Various classification models are built in R to predict the cancellation of the cab due to unavailability.
The aim of the project is to analyze the booking data that is provided by YourCabs.com and build a model to predict whether the ride would get cancelled because of the cab’s unavailability.
The business faced a problem of ride cancellation by the cab drivers. Such a cancellation has an associated cost to the company, not to mention the customer’s dissatisfaction and possible loss of business. A model to predict the event before it happens not only allows for a reduction of cost but also helps improve the business’s customer service. Since the aim of the project is to predict if a ride would be cancelled or not, this is a classification problem. The business would be able to manage the drivers and customer relationships better by handling cancellations before any escalations.
The key objectives in the task include – • Explore the dataset and analyze the features present • Build supervised models on the dataset to classify the ride as cancelled or complete • Evaluate the model’s performance and validate the model on the testing dataset
YourCabs.com is a company (currently possibly defunct) based out of Bangalore to bring the owners and vehicles together.

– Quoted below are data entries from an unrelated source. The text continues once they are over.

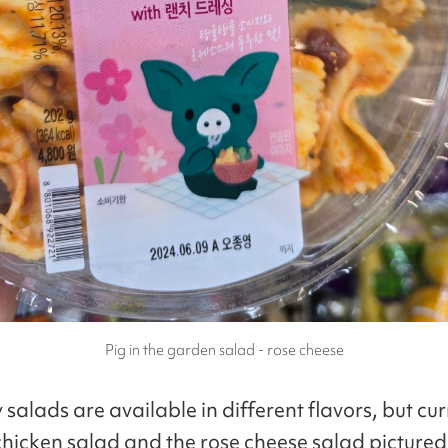
Pig in the garden salad - rose cheese
 salads are available in different flavors, but cur
r chicken salad and the rose cheese salad picture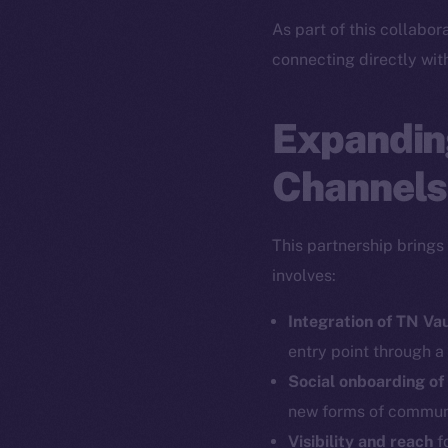
As part of this collabor
connecting directly wit
Expandin
Channels
This partnership brings
involves:
Integration of TN Va
entry point through a
Social onboarding of
new forms of commun
Visibility and reach
fo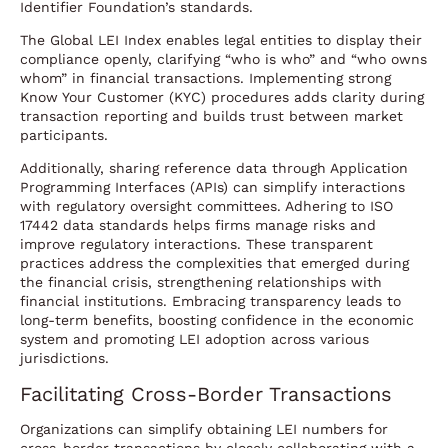
Identifier Foundation’s standards.
The Global LEI Index enables legal entities to display their
compliance openly, clarifying “who is who” and “who owns
whom” in financial transactions. Implementing strong
Know Your Customer (KYC) procedures adds clarity during
transaction reporting and builds trust between market
participants.
Additionally, sharing reference data through Application
Programming Interfaces (APIs) can simplify interactions
with regulatory oversight committees. Adhering to ISO
17442 data standards helps firms manage risks and
improve regulatory interactions. These transparent
practices address the complexities that emerged during
the financial crisis, strengthening relationships with
financial institutions. Embracing transparency leads to
long-term benefits, boosting confidence in the economic
system and promoting LEI adoption across various
jurisdictions.
Facilitating Cross-Border Transactions
Organizations can simplify obtaining LEI numbers for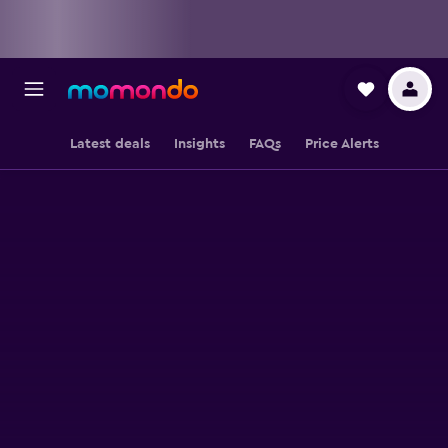
Latest deals
Insights
FAQs
Price Alerts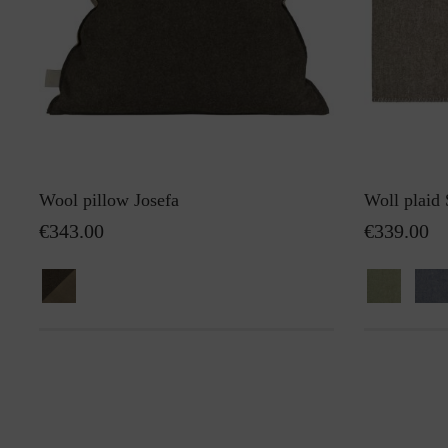
Wool pillow Josefa
Woll plaid
€343.00
€339.00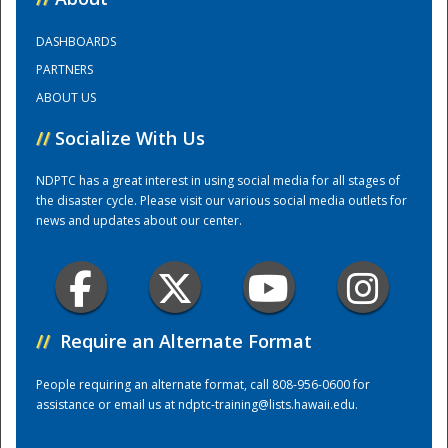
DASHBOARDS
Training Center
PARTNERS
ABOUT US
//
Socialize With Us
NDPTC has a great interest in using social media for all stages of
the disaster cycle. Please visit our various social media outlets for
news and updates about our center.
//
Require an Alternate Format
People requiring an alternate format, call 808-956-0600 for
assistance or email us at
ndptc-training@lists.hawaii.edu
.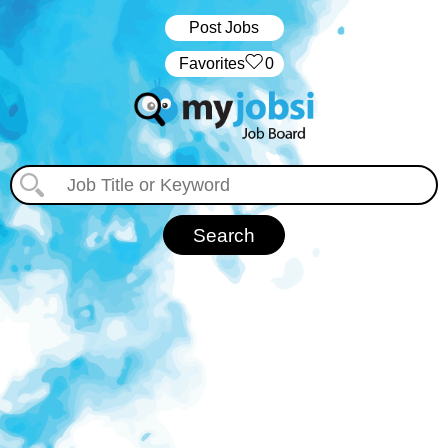
Post Jobs
‏‏‎ ‎‏Favorites
0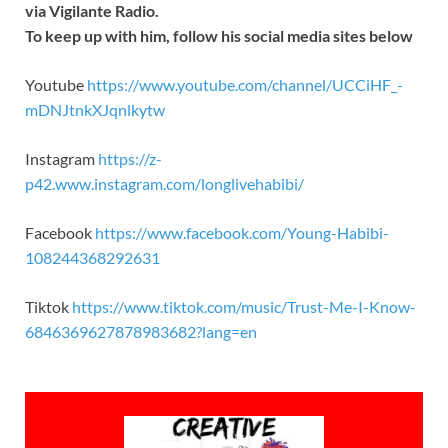
via Vigilante Radio.
To keep up with him, follow his social media sites below
Youtube
https://www.youtube.com/channel/UCCiHF_-
mDNJtnkXJqnlkytw
Instagram
https://z-
p42.www.instagram.com/longlivehabibi/
Facebook
https://www.facebook.com/Young-Habibi-
108244368292631
Tiktok
https://www.tiktok.com/music/Trust-Me-I-Know-
6846369627878983682?lang=en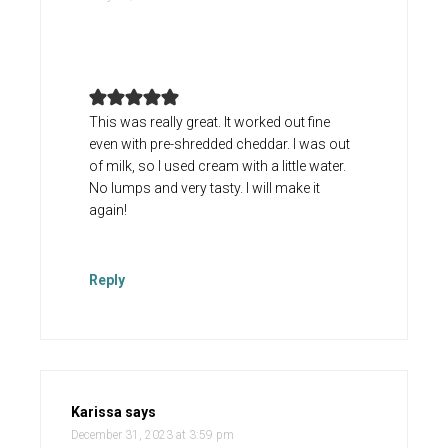
This was really great. It worked out fine
even with pre-shredded cheddar. I was out
of milk, so I used cream with a little water.
No lumps and very tasty. I will make it
again!
Reply
Karissa
says
December 31, 2023 at 3:59 pm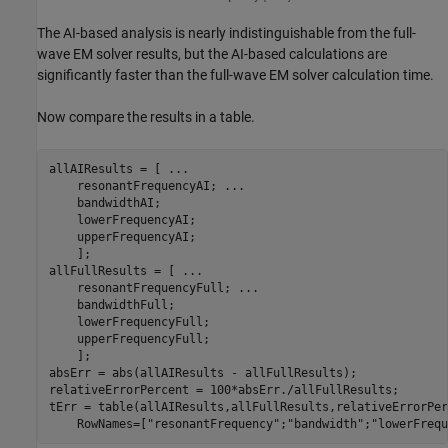
The AI-based analysis is nearly indistinguishable from the full-
wave EM solver results, but the AI-based calculations are
significantly faster than the full-wave EM solver calculation time.
Now compare the results in a table.
allAIResults = [ 
...
    resonantFrequencyAI; 
...
    bandwidthAI;

    lowerFrequencyAI;

    upperFrequencyAI;

    ];

allFullResults = [ 
...
    resonantFrequencyFull; 
...
    bandwidthFull;

    lowerFrequencyFull;

    upperFrequencyFull;

    ];

absErr = abs(allAIResults - allFullResults);

relativeErrorPercent = 100*absErr./allFullResults;

tErr = table(allAIResults,allFullResults,relativeErrorPer
    RowNames=[
"resonantFrequency"
;
"bandwidth"
;
"lowerFrequ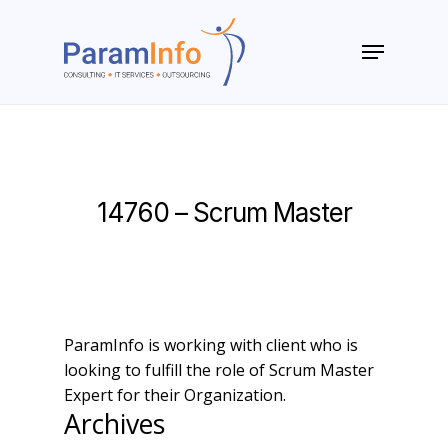
Skip
to
Menu
main
Close
content
Menu
14760 – Scrum Master
ParamInfo is working with client who is
looking to fulfill the role of Scrum Master
Expert for their Organization.
Archives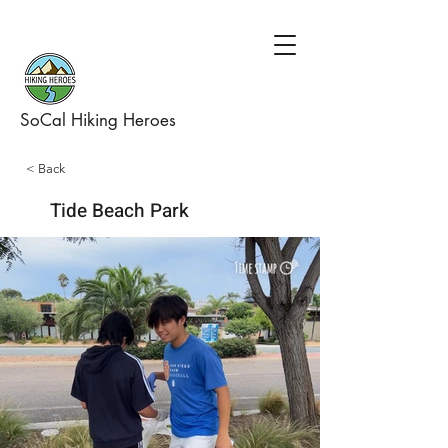
SoCal Hiking Heroes
< Back
Tide Beach Park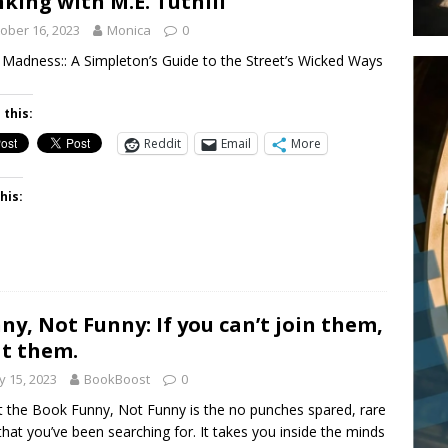
king with M.E. Tuthill
ober 16, 2023
Monica
0
Madness:: A Simpleton’s Guide to the Street’s Wicked Ways
 this:
Reddit
Email
More
his:
ny, Not Funny: If you can’t join them,
t them.
 15, 2023
BookBoost
0
 the Book Funny, Not Funny is the no punches spared, rare
hat you’ve been searching for. It takes you inside the minds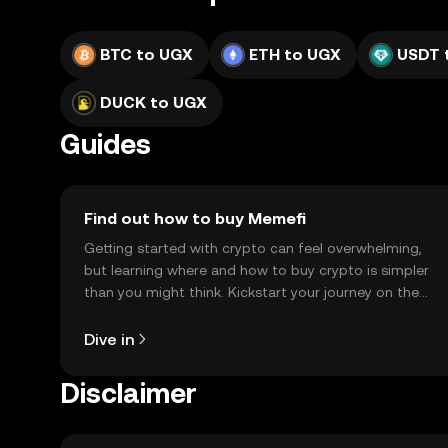
BTC to UGX
ETH to UGX
USDT 
DUCK to UGX
Guides
Find out how to buy Memefi
Getting started with crypto can feel overwhelming,
but learning where and how to buy crypto is simpler
than you might think. Kickstart your journey on the
OKX TR mobile app, or right here on the web.
Dive in
Disclaimer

The company provides a platform for the individual customers to book a cab, thus maintaining a real time demand for the supply. The service involves connecting the cab owners with the end customers, and YourCabs.com maintains the technology platform, charging a fee for each ride.
The business provides the customers with options to book point-to-point rides, long distance rides or rent a cab on an hourly basis. The business also provides an online platform, a mobile site, and the traditional way of hailing cabs. Most times, the cancellations occur at the last minute before the scheduled pick up time or is a “no show”.

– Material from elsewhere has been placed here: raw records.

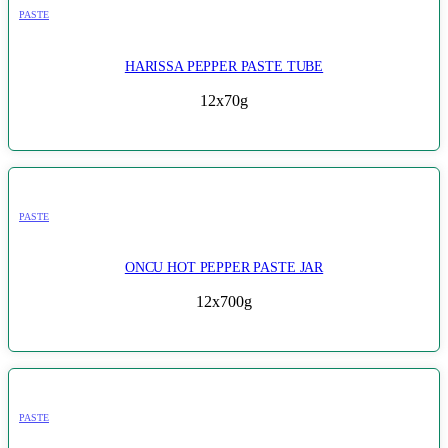
PASTE
HARISSA PEPPER PASTE TUBE
12x70g
PASTE
ONCU HOT PEPPER PASTE JAR
12x700g
PASTE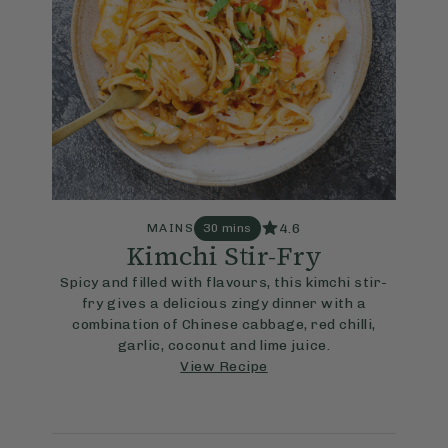
4.6
MAINS
30 mins
Kimchi Stir-Fry
Spicy and filled with flavours, this kimchi stir-
fry gives a delicious zingy dinner with a
combination of Chinese cabbage, red chilli,
garlic, coconut and lime juice.
View Recipe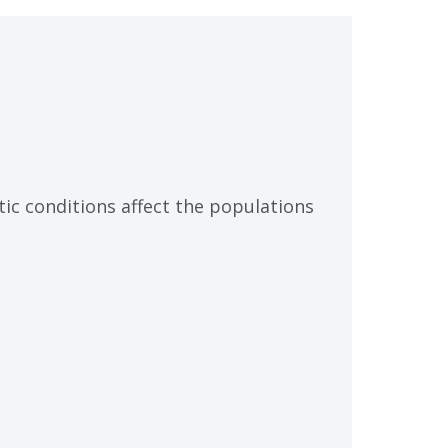
tic conditions affect the populations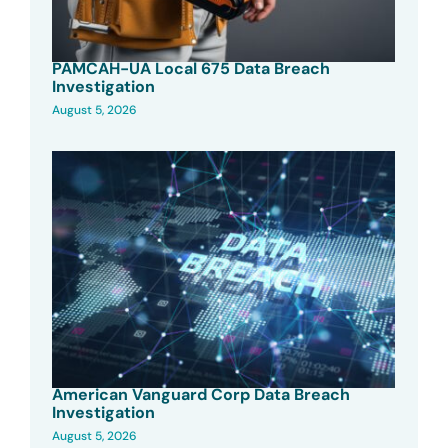
PAMCAH-UA Local 675 Data Breach
Investigation
August 5, 2026
American Vanguard Corp Data Breach
Investigation
August 5, 2026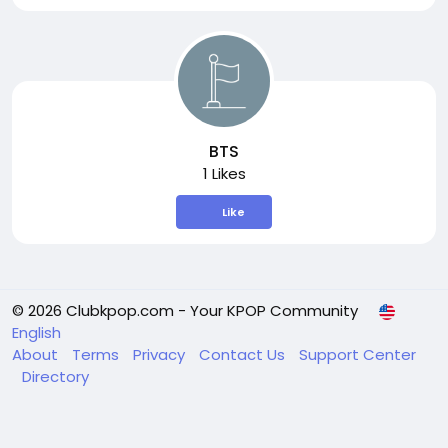
BTS
1 Likes
Like
© 2026 Clubkpop.com - Your KPOP Community
English
About
Terms
Privacy
Contact Us
Support Center
Directory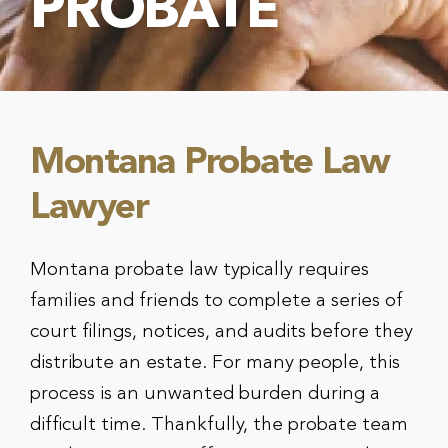
PROBATE
Montana Probate Law
Lawyer
Montana probate law typically requires
families and friends to complete a series of
court filings, notices, and audits before they
distribute an estate. For many people, this
process is an unwanted burden during a
difficult time. Thankfully, the probate team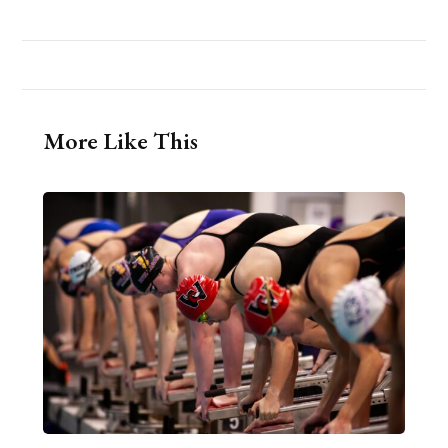
More Like This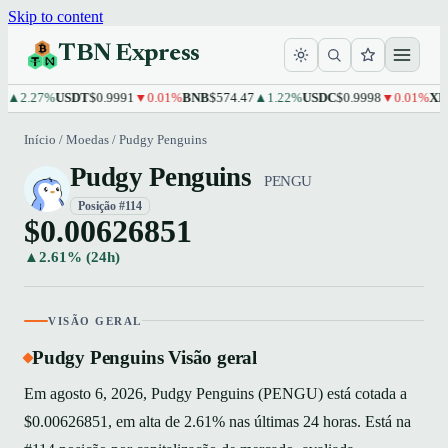
Skip to content
TBN Express
2.27%
USDT
$0.9991
▼0.01%
BNB
$574.47
▲1.22%
USDC
$0.9998
▼0.01%
XRP
$1
Início
/
Moedas
/
Pudgy Penguins
Pudgy Penguins
PENGU
Posição #114
$0.00626851
▲2.61% (24h)
VISÃO GERAL
Pudgy Penguins Visão geral
Em agosto 6, 2026, Pudgy Penguins (PENGU) está cotada a
$0.00626851, em alta de 2.61% nas últimas 24 horas. Está na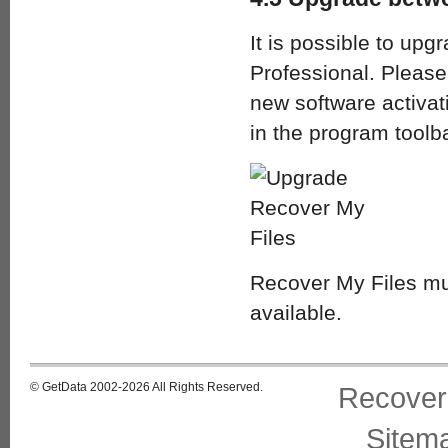
It is possible to upg
Professional. Pleas
new software activat
in the program toolb
Recover My Files mu
available.
© GetData 2002-2026 All Rights Reserved.
Recover
Sitem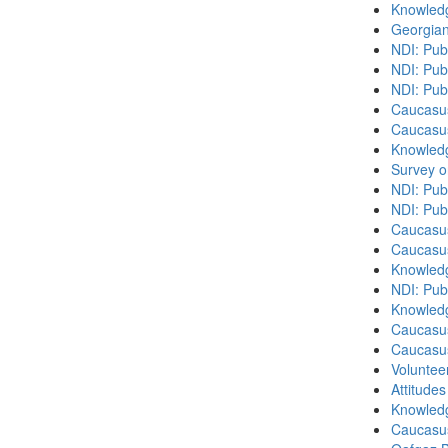
Knowledg
Georgian
NDI: Pub
NDI: Publ
NDI: Pub
Caucasu
Caucasu
Knowledg
Survey o
NDI: Pub
NDI: Pub
Caucasu
Caucasu
Knowledg
NDI: Publ
Knowledg
Caucasu
Caucasu
Volunteer
Attitude
Knowledg
Caucasu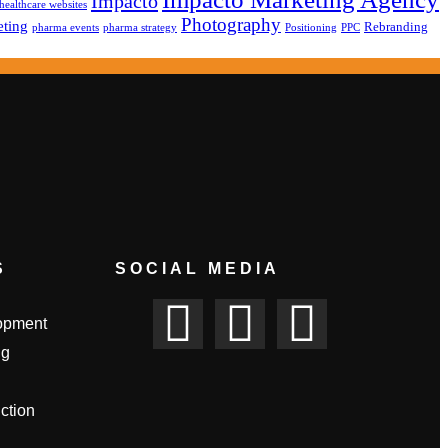
Impacto
healthcare websites
Photography
ting
Rebranding
pharma events
pharma strategy
Positioning
PPC
S
SOCIAL MEDIA
opment
ng
ction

Kaggle.com is an online platform, quite popular amongst the data science community, to learn and compete on data projects. Companies and organizations can sponsor and create competitions for people around the world to compete against on pending business problems. YourCabs.com and Indian School of Business (ISB) came together to sponsor this contest to have participants develop predictive models to classify if a cab booking would be cancelled due to the unavailability of cabs.
The project involved analyzing the ride information presented by YourCabs.com and ISB hosted via a Kaggle competition and building a classification model to predict a ride cancellation through cab unavailability (by the driver). The steps followed in building the process are as follows –
- EDA on the data to understand the values and feature engineering to create the required variables for modelling process
- Creating a stratified sample (balanced) dataset and a SMOTE resampled dataset. Splitting the dataset into a train and test split (70-30) for modeling purpose
- Model building and validation through key diagnostic measures. A range of modeling techniques were used including logistic regression (with and without automated variable selection), CART, Random Forest, SVM and Neural Nets
The results of the various models built are presented in detail in the report. Random forest tuned for its hyper parameters performs the best on the testing data based on the misclassification rate (thought the FNR is higher than that of the SVM or Neural Network model).
The models were rebuilt using the SMOTE resampled dataset and the results (produced in a later section) are comparable.